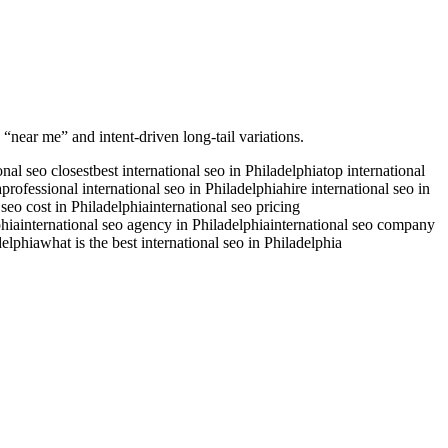
 “near me” and intent-driven long-tail variations.
onal seo closest
best international seo in Philadelphia
top international
a
professional international seo in Philadelphia
hire international seo in
 seo cost in Philadelphia
international seo pricing
phia
international seo agency in Philadelphia
international seo company
delphia
what is the best international seo in Philadelphia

_Orden de trabajo_: Transcribe sin ningún cambio todas las líneas de texto de los datos y deja la imagen fuera de la respuesta.

_Solución_:
 “near me” and intent-driven long-tail variations.
onal seo closest
best international seo in Philadelphia
top international
a
professional international seo in Philadelphia
hire international seo in
 seo cost in Philadelphia
international seo pricing
phia
international seo agency in Philadelphia
international seo company
delphia
what is the best international seo in Philadelphia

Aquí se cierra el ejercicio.